Comme Votre Majesté recevra probablement mon petit paquet aux bonnes fêtes de Noël, et que le dieu de paix va naître avant qu’il soit trois semaines, je me recommande à lui afin qu’il obtienne ma grâce de vous, et que vous me pardonniez toutes les pouilles que j’ai dites à Votre Majesté, et la haine cordiale que j’ai pour votre métier de César. Ce César, comme vous savez, pardonnait à ses ennemis quand il les avait vaincus : et vous aurez pour moi la même clémence, après vous être bien moqué de moi.

Le vieux malade de Ferney, qui s’égaye quelquefois dans les intervalles de ses souffrances, se met à vos pieds avec cinq ou six sortes de vénérations pour vos cinq ou six sortes de grands talents, et pour votre personne qui les réunit.

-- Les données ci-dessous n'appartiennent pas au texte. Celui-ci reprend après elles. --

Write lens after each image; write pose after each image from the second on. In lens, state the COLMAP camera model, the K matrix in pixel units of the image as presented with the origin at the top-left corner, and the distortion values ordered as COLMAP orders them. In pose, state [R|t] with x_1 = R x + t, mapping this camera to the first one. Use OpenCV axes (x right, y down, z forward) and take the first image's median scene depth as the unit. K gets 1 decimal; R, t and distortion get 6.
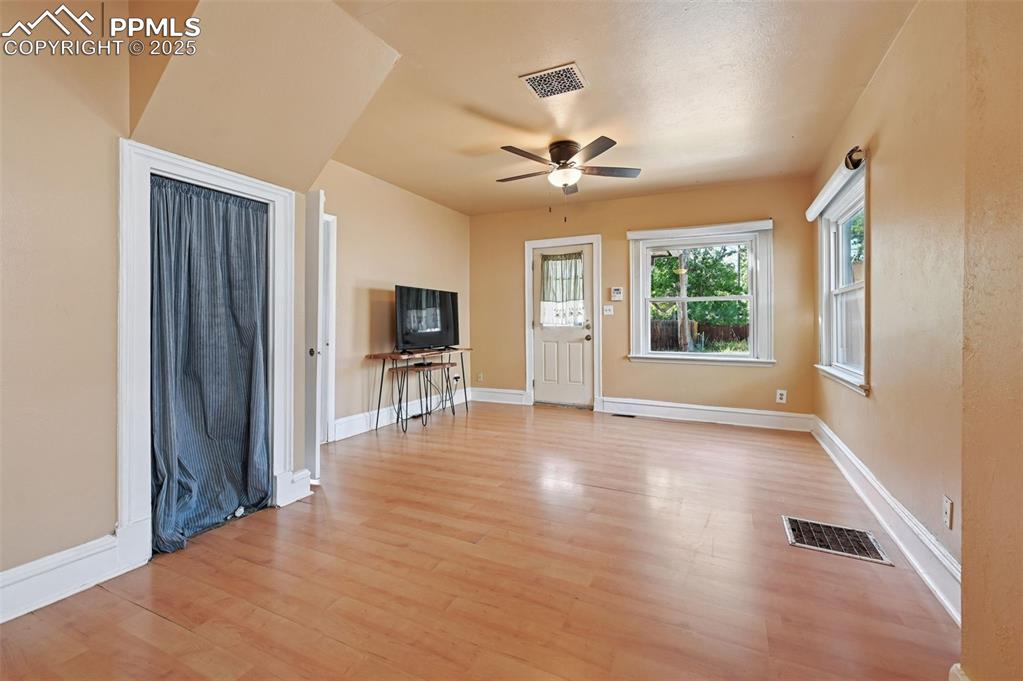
lens RADIAL K [[417.0, 0, 504.0], [0, 417.0, 325.5], [0, 0, 1]] dist [-0.002068, 0.000292]
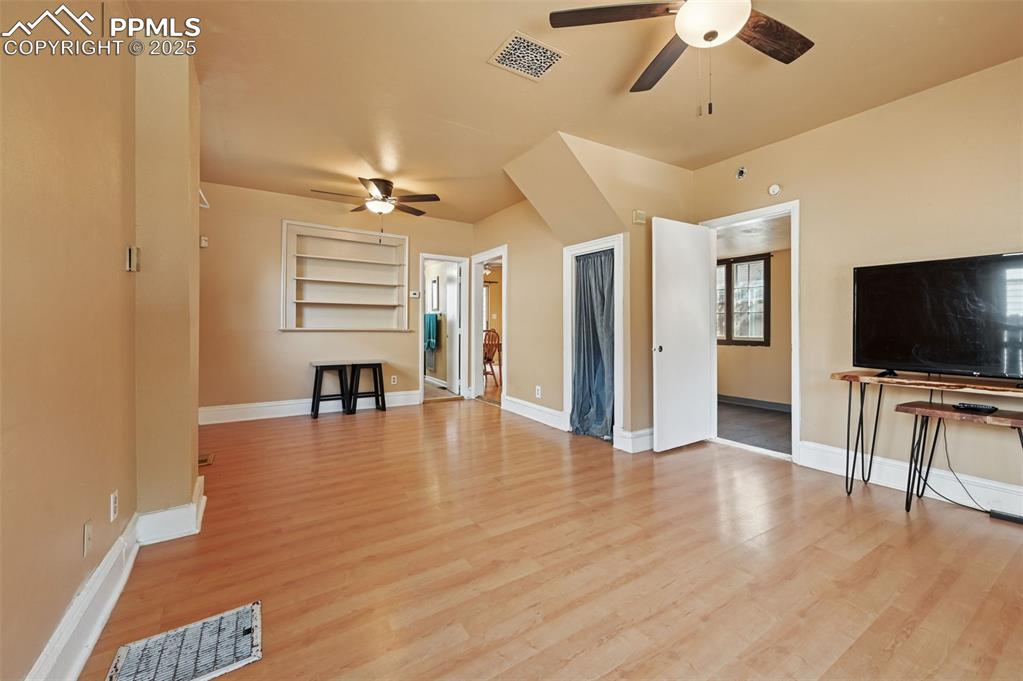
lens RADIAL K [[417.0, 0, 533.0], [0, 417.0, 321.9], [0, 0, 1]] dist [-0.002068, 0.000292]
pose [[-0.492409, -0.005742, -0.870345, 0.447137], [-0.000997, 0.999981, -0.006034, -0.003884], [0.870363, -0.002103, -0.492405, 0.723866]]
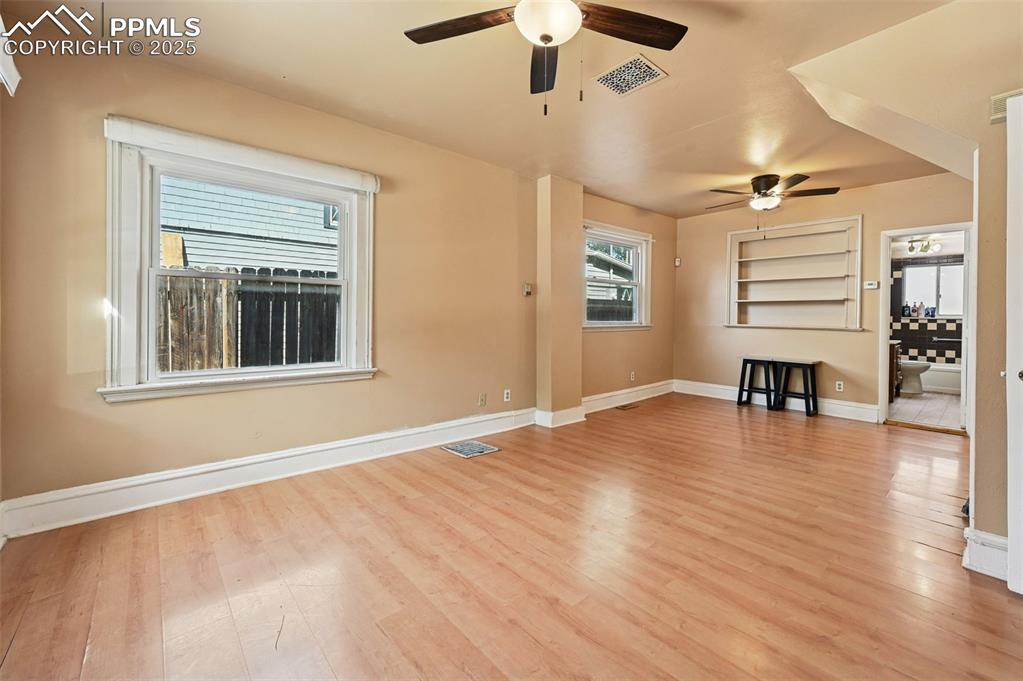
lens RADIAL K [[417.0, 0, 530.2], [0, 417.0, 326.4], [0, 0, 1]] dist [-0.002068, 0.000292]
pose [[-0.935033, -0.011873, 0.354361, -0.009316], [-0.006527, 0.999846, 0.016278, -0.004514], [-0.354499, 0.012907, -0.934967, 0.999906]]
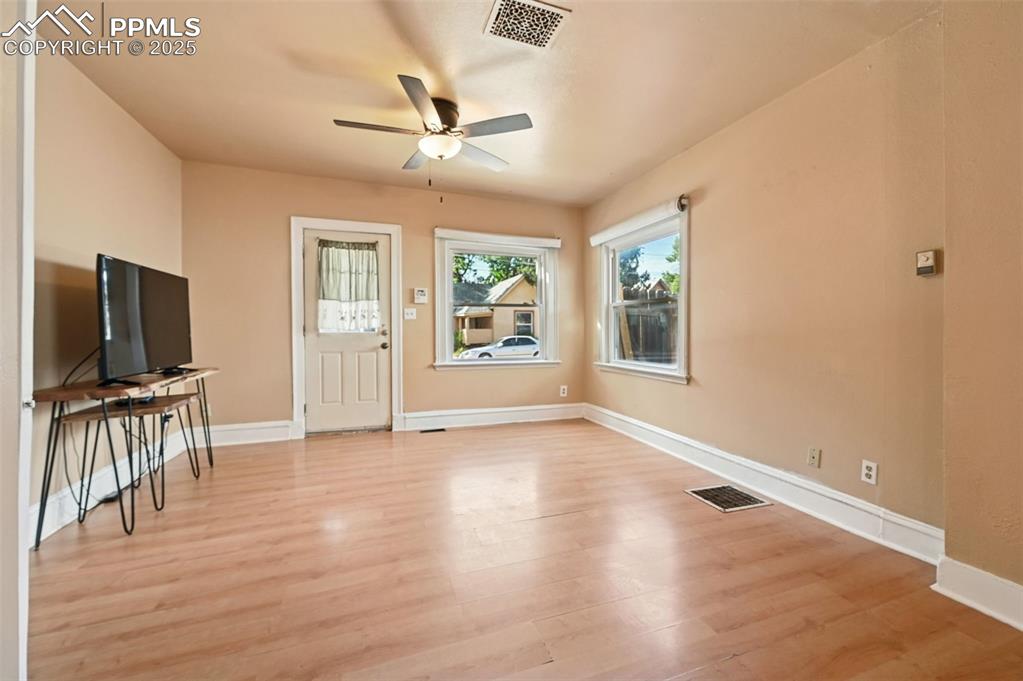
lens RADIAL K [[417.0, 0, 516.6], [0, 417.0, 335.7], [0, 0, 1]] dist [-0.002068, 0.000292]
pose [[0.692693, -0.010054, 0.721163, -0.232820], [0.001521, 0.999921, 0.012480, -0.001046], [-0.721231, -0.007548, 0.692653, 0.234662]]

8993. — À M. PROST DE ROYER[1].
À Ferney, 8 décembre.

Monsieur, on me propose d’avoir l’honneur et le plaisir de vous écrire. C’est en faveur du sieur Porami, régisseur de ma terre de Ferney, et du sieur Perrachon, marchand établi dans ma petite colonie, contre un banqueroutier nommé Cretet, qui s’est sauvé des prisons de Lyon, et contre les créanciers de ce banqueroutier.

Perrachon soutient qu’étant à Lyon en 1772, il fit des marchés avec ce Cretet et lui paya ses marchandises, de quoi la preuve est au procès. Perrachon dit qu’il fit adresser les marchandises par lui achetées et payées, sous le nom du sieur Wagnière, mon secrétaire, parce qu’alors ledit Perrachon était à


  1. Éditeurs, de Cayrol et François.